I bought this recently for a small sum because the seller descibed it has having "something wrong with the winding".
I don't know much about these early wind-up gramophones but I imagined I might be able to fix a broken spring.
When it arrived I put on one side after trying the winder and finding it didn't engage.
Later I opened the lid and then decided to remove the chassis and see why the winding handle didn't seem to want to find the motor winding spring. I happened to remove the brake and much to my surprise the turntable whizzed round at seemingly 78rpm! Maybe the thing had broken recently?
Under the chassis I found that the winder appeared to be at right angles to the winding mechanism. I puzzled over this for a moment before the penny dropped. The winding handle pushes downwards to nearly horizontal against a spring-mounted plate and then is pushed over the winder. As simple as that. Of course it avoids having the winder sticking out the side and it minimises the overall size of the equipment. Obviously the vendor hadn't seen one of these before either! In fact the winding mechanism is as good as new and operates really smoothly. As I'd removed the chassis... another bonus... there must have been about 20 or 30 needles loose inside the case and most felt sharp so were either new or not had much use.
There was a dent in the metal front panel and a piece of the mounting wood was adrift. These were easily dealt with by judicious use of a G-Cramp and a block of metal. Next I resoldered the metal horn back in place, where the dent had dislodged it. Then I cleaned and polished the veined black marble finish and ran a phosphor bronze brush over the odd patch of rust and tightened the screws holding it all together. I put the "free" collection of needles in the little container on the left of the turntable.
It now it looks rather nice. Next I'll clean up the outer case and fit a replacement leather handle, as the original has long since disappeared leaving a strip of springy metal in its place.
How did it sound?
I put an old 78 on the turntable and it played very loudly. Too loud for those in the room not wishing to hear it and apart from stuffing a sock into the horn aperture one can't alter the volume (hence the expression, "put a sock in it?"). The lid won't close because the record overhangs the case... so min- volume =max-volume. To play a record the brake is turned off and the arm moved to switch on the mechanism. I was surprised to discover it even has an auto-stop to protect the life of needles. There's even a clamping arrangement to hold a few records in the lid. Surprisingly I couldn't find a method of retaining the arm. This seems to have to rest (on it's needle) in a small well at the side. Can anyone enlighten me on this point (sorry about the pun)? Maybe the rule is that one removes the needle when a session has finished?

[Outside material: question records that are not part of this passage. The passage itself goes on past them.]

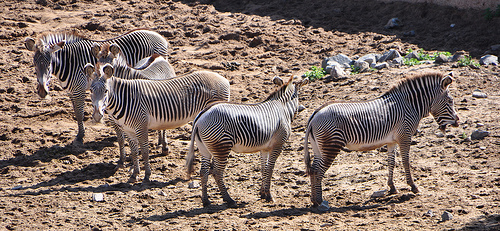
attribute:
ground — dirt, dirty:
[1, 1, 499, 228]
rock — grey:
[323, 50, 356, 83]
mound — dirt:
[245, 0, 492, 59]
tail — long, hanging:
[180, 125, 197, 178]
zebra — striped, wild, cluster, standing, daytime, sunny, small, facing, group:
[303, 68, 461, 211]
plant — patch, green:
[307, 65, 326, 82]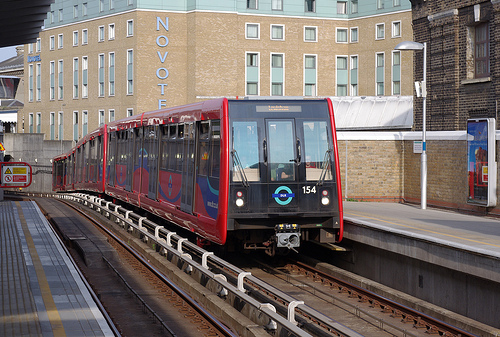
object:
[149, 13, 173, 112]
novot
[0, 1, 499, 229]
building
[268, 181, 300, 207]
emblem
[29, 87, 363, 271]
train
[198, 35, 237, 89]
brown/blue wall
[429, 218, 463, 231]
ground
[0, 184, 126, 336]
platform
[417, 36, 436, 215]
pole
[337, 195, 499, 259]
sidewalk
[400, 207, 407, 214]
ground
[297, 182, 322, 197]
154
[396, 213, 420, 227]
ground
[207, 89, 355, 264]
front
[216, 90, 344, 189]
safety glass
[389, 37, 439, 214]
light post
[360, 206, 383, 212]
ground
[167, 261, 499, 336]
track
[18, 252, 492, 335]
ground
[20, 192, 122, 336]
white line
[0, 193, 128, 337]
walk way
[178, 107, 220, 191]
window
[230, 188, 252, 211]
headlight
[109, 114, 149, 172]
window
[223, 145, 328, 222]
extinguisher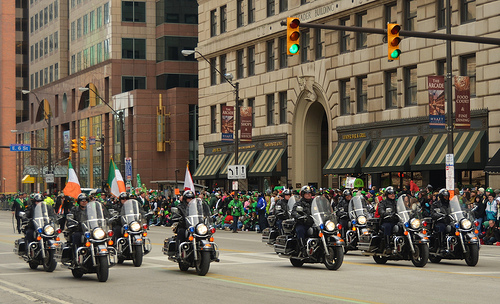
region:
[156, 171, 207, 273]
A person on a motorcycle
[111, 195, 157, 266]
A person on a motorcycle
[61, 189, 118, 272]
A person on a motorcycle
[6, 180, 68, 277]
A person on a motorcycle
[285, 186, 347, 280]
A person on a motorcycle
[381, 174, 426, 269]
A person on a motorcycle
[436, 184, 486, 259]
A person on a motorcycle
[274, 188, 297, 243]
A person on a motorcycle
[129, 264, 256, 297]
A grey tarmac road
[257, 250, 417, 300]
A grey tarmac road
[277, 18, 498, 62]
the traffic lights above the street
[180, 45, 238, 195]
the street lights on the sidewalk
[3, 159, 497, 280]
the large group of people in the city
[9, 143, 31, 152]
the blue street sign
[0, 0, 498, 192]
the buildings on the side of the street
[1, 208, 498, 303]
the street in front of the buildings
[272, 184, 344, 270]
the man riding a motorcycle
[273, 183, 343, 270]
the motorcycle the man is riding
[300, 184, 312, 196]
the helmet on the man's head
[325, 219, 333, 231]
the white light on the motorcycle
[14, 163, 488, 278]
several motorbikes on the road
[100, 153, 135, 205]
green, white, and orange flag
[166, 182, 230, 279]
person riding a motorcycle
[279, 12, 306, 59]
traffic light shining green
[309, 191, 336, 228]
windshield on the front of the bike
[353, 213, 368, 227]
light on the front of the bike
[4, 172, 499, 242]
crowd of people along the side of the street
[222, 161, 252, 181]
white and black sign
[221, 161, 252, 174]
three arrows on the sign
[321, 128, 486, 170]
three green and white striped awnings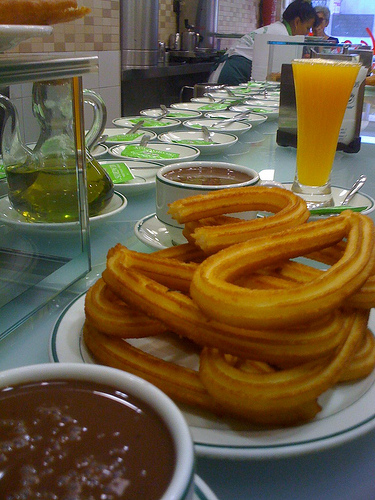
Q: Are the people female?
A: Yes, all the people are female.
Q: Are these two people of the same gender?
A: Yes, all the people are female.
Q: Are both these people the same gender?
A: Yes, all the people are female.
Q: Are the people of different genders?
A: No, all the people are female.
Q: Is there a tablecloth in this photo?
A: No, there are no tablecloths.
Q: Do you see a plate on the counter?
A: Yes, there are plates on the counter.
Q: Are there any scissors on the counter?
A: No, there are plates on the counter.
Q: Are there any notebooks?
A: No, there are no notebooks.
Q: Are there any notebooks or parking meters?
A: No, there are no notebooks or parking meters.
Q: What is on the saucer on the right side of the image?
A: The glass is on the saucer.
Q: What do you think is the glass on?
A: The glass is on the saucer.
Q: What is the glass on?
A: The glass is on the saucer.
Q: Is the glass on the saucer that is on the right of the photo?
A: Yes, the glass is on the saucer.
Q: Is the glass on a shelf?
A: No, the glass is on the saucer.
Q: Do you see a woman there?
A: Yes, there is a woman.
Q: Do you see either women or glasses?
A: Yes, there is a woman.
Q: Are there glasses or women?
A: Yes, there is a woman.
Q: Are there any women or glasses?
A: Yes, there is a woman.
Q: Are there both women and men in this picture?
A: No, there is a woman but no men.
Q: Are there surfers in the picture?
A: No, there are no surfers.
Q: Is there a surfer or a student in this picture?
A: No, there are no surfers or students.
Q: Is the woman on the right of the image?
A: Yes, the woman is on the right of the image.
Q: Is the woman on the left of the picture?
A: No, the woman is on the right of the image.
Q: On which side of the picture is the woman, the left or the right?
A: The woman is on the right of the image.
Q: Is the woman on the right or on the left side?
A: The woman is on the right of the image.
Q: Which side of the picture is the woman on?
A: The woman is on the right of the image.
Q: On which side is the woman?
A: The woman is on the right of the image.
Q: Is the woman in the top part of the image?
A: Yes, the woman is in the top of the image.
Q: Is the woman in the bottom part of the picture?
A: No, the woman is in the top of the image.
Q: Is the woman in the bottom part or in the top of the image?
A: The woman is in the top of the image.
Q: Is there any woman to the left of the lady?
A: Yes, there is a woman to the left of the lady.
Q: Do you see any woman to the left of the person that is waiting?
A: Yes, there is a woman to the left of the lady.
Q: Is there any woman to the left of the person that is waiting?
A: Yes, there is a woman to the left of the lady.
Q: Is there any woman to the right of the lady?
A: No, the woman is to the left of the lady.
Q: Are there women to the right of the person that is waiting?
A: No, the woman is to the left of the lady.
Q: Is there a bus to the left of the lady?
A: No, there is a woman to the left of the lady.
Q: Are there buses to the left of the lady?
A: No, there is a woman to the left of the lady.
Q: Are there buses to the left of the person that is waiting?
A: No, there is a woman to the left of the lady.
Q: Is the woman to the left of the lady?
A: Yes, the woman is to the left of the lady.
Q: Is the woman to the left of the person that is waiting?
A: Yes, the woman is to the left of the lady.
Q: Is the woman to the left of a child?
A: No, the woman is to the left of the lady.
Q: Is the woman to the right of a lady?
A: No, the woman is to the left of a lady.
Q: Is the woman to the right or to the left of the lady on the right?
A: The woman is to the left of the lady.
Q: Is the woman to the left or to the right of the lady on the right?
A: The woman is to the left of the lady.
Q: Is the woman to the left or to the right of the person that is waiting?
A: The woman is to the left of the lady.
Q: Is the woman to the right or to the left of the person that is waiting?
A: The woman is to the left of the lady.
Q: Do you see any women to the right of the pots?
A: Yes, there is a woman to the right of the pots.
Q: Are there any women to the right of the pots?
A: Yes, there is a woman to the right of the pots.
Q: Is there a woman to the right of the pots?
A: Yes, there is a woman to the right of the pots.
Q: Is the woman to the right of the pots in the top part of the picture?
A: Yes, the woman is to the right of the pots.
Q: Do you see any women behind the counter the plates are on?
A: Yes, there is a woman behind the counter.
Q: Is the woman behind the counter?
A: Yes, the woman is behind the counter.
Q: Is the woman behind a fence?
A: No, the woman is behind the counter.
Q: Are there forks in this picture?
A: No, there are no forks.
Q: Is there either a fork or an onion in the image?
A: No, there are no forks or onions.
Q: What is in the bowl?
A: The sauce is in the bowl.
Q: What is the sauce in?
A: The sauce is in the bowl.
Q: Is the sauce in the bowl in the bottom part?
A: Yes, the sauce is in the bowl.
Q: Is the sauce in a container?
A: No, the sauce is in the bowl.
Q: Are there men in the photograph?
A: No, there are no men.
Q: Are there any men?
A: No, there are no men.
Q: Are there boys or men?
A: No, there are no men or boys.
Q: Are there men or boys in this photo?
A: No, there are no men or boys.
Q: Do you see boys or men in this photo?
A: No, there are no men or boys.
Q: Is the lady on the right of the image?
A: Yes, the lady is on the right of the image.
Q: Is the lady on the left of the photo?
A: No, the lady is on the right of the image.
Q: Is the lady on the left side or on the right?
A: The lady is on the right of the image.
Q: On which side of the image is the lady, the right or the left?
A: The lady is on the right of the image.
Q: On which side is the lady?
A: The lady is on the right of the image.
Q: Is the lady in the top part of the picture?
A: Yes, the lady is in the top of the image.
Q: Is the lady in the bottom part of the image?
A: No, the lady is in the top of the image.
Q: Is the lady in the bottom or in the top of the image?
A: The lady is in the top of the image.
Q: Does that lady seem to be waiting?
A: Yes, the lady is waiting.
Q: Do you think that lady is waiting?
A: Yes, the lady is waiting.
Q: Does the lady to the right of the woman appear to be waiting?
A: Yes, the lady is waiting.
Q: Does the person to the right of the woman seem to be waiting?
A: Yes, the lady is waiting.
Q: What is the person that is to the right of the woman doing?
A: The lady is waiting.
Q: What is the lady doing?
A: The lady is waiting.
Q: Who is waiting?
A: The lady is waiting.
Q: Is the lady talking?
A: No, the lady is waiting.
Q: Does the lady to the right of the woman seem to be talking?
A: No, the lady is waiting.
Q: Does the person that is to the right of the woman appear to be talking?
A: No, the lady is waiting.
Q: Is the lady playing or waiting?
A: The lady is waiting.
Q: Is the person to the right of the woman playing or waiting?
A: The lady is waiting.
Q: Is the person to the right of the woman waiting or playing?
A: The lady is waiting.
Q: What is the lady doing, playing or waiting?
A: The lady is waiting.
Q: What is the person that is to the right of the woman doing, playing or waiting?
A: The lady is waiting.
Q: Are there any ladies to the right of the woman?
A: Yes, there is a lady to the right of the woman.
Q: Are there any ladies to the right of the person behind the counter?
A: Yes, there is a lady to the right of the woman.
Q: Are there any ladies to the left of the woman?
A: No, the lady is to the right of the woman.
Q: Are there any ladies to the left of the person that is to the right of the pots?
A: No, the lady is to the right of the woman.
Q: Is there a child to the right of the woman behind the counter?
A: No, there is a lady to the right of the woman.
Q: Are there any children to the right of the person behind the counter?
A: No, there is a lady to the right of the woman.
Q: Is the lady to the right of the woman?
A: Yes, the lady is to the right of the woman.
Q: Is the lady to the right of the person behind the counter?
A: Yes, the lady is to the right of the woman.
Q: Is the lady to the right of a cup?
A: No, the lady is to the right of the woman.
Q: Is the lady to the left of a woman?
A: No, the lady is to the right of a woman.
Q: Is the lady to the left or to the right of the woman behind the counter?
A: The lady is to the right of the woman.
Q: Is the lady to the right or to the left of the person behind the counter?
A: The lady is to the right of the woman.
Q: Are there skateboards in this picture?
A: No, there are no skateboards.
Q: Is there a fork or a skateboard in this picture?
A: No, there are no skateboards or forks.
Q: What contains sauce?
A: The bowl contains sauce.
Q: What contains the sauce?
A: The bowl contains sauce.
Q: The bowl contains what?
A: The bowl contains sauce.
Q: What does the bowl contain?
A: The bowl contains sauce.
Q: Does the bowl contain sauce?
A: Yes, the bowl contains sauce.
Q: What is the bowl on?
A: The bowl is on the saucer.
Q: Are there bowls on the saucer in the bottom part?
A: Yes, there is a bowl on the saucer.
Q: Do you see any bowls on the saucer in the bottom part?
A: Yes, there is a bowl on the saucer.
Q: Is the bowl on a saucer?
A: Yes, the bowl is on a saucer.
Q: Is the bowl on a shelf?
A: No, the bowl is on a saucer.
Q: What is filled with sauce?
A: The bowl is filled with sauce.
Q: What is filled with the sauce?
A: The bowl is filled with sauce.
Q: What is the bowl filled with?
A: The bowl is filled with sauce.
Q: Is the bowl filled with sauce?
A: Yes, the bowl is filled with sauce.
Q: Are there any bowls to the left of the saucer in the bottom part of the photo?
A: Yes, there is a bowl to the left of the saucer.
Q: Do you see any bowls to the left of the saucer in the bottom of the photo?
A: Yes, there is a bowl to the left of the saucer.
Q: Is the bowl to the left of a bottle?
A: No, the bowl is to the left of the saucer.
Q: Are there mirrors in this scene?
A: No, there are no mirrors.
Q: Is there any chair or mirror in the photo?
A: No, there are no mirrors or chairs.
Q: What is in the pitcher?
A: The oil is in the pitcher.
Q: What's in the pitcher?
A: The oil is in the pitcher.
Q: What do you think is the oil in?
A: The oil is in the pitcher.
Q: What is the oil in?
A: The oil is in the pitcher.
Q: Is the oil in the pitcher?
A: Yes, the oil is in the pitcher.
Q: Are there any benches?
A: No, there are no benches.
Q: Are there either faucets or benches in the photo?
A: No, there are no benches or faucets.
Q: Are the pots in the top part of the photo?
A: Yes, the pots are in the top of the image.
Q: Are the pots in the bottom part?
A: No, the pots are in the top of the image.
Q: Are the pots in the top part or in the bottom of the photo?
A: The pots are in the top of the image.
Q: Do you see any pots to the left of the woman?
A: Yes, there are pots to the left of the woman.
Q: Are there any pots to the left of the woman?
A: Yes, there are pots to the left of the woman.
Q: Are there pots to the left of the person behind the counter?
A: Yes, there are pots to the left of the woman.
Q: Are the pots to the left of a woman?
A: Yes, the pots are to the left of a woman.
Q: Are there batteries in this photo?
A: No, there are no batteries.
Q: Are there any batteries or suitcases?
A: No, there are no batteries or suitcases.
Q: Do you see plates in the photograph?
A: Yes, there is a plate.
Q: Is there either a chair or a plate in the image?
A: Yes, there is a plate.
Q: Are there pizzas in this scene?
A: No, there are no pizzas.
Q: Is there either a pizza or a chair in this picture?
A: No, there are no pizzas or chairs.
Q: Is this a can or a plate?
A: This is a plate.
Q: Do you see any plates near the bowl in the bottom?
A: Yes, there is a plate near the bowl.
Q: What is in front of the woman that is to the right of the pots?
A: The counter is in front of the woman.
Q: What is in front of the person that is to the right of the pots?
A: The counter is in front of the woman.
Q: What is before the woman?
A: The counter is in front of the woman.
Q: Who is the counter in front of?
A: The counter is in front of the woman.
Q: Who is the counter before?
A: The counter is in front of the woman.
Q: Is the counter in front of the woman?
A: Yes, the counter is in front of the woman.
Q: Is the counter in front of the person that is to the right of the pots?
A: Yes, the counter is in front of the woman.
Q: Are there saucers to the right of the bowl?
A: Yes, there is a saucer to the right of the bowl.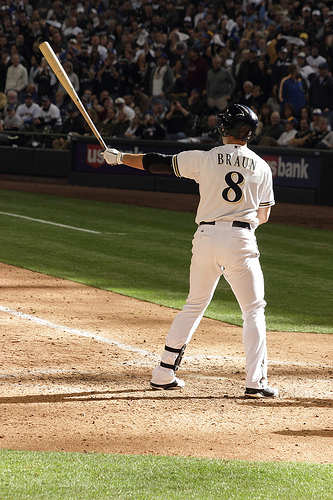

When was it made? I'd guess about 1930.
Inside the case, visible only once the chassis has been removed, is the manufacturer's progress label. Written on this is, in joined-up writing..."Baker, 26 Mansell Road, Pembroke" and printed... "Op7 Maker 29". Was this the name of the person that assembled the player or had the owner removed the chassis and written his name on the label, perhaps to identify it if it were stolen and subsequently recovered? We'll probably never know... unless Mr or Mrs Baker reads this!
The motor and mechanism were made by Garrard and the Decca has the serial number U70968.